[Records from a data collection]
***

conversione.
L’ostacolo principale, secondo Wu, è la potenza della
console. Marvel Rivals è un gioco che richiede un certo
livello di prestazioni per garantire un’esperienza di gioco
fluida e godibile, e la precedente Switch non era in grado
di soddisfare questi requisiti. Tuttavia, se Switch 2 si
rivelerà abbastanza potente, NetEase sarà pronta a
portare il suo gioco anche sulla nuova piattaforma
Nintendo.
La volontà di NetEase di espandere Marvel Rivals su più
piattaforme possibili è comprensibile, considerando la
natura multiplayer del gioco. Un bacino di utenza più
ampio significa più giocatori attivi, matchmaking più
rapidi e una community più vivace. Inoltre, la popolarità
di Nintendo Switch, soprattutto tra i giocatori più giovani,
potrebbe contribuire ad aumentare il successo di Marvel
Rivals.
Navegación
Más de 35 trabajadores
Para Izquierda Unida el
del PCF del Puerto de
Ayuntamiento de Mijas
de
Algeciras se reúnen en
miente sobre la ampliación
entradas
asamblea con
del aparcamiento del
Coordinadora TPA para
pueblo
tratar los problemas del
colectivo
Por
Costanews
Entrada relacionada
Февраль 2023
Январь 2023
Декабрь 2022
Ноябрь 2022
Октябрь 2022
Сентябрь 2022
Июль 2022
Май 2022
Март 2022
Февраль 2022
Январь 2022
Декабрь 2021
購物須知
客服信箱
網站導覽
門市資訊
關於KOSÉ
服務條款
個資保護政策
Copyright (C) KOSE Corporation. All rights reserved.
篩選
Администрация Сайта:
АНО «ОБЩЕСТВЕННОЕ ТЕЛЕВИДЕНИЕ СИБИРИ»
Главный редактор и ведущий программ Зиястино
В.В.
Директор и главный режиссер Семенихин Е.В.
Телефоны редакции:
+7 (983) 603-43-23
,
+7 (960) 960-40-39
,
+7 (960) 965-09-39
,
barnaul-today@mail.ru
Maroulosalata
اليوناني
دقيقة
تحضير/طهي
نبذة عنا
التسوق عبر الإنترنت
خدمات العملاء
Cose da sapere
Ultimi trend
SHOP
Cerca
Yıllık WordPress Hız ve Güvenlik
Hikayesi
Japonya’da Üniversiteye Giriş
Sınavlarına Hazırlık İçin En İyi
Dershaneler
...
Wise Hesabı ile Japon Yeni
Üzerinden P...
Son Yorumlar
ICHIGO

***

→ **Exercise details**
Show me every line in the data above that includes "giocatori".

→ **Reply**
ampio significa più giocatori attivi, matchmaking più
di Nintendo Switch, soprattutto tra i giocatori più giovani,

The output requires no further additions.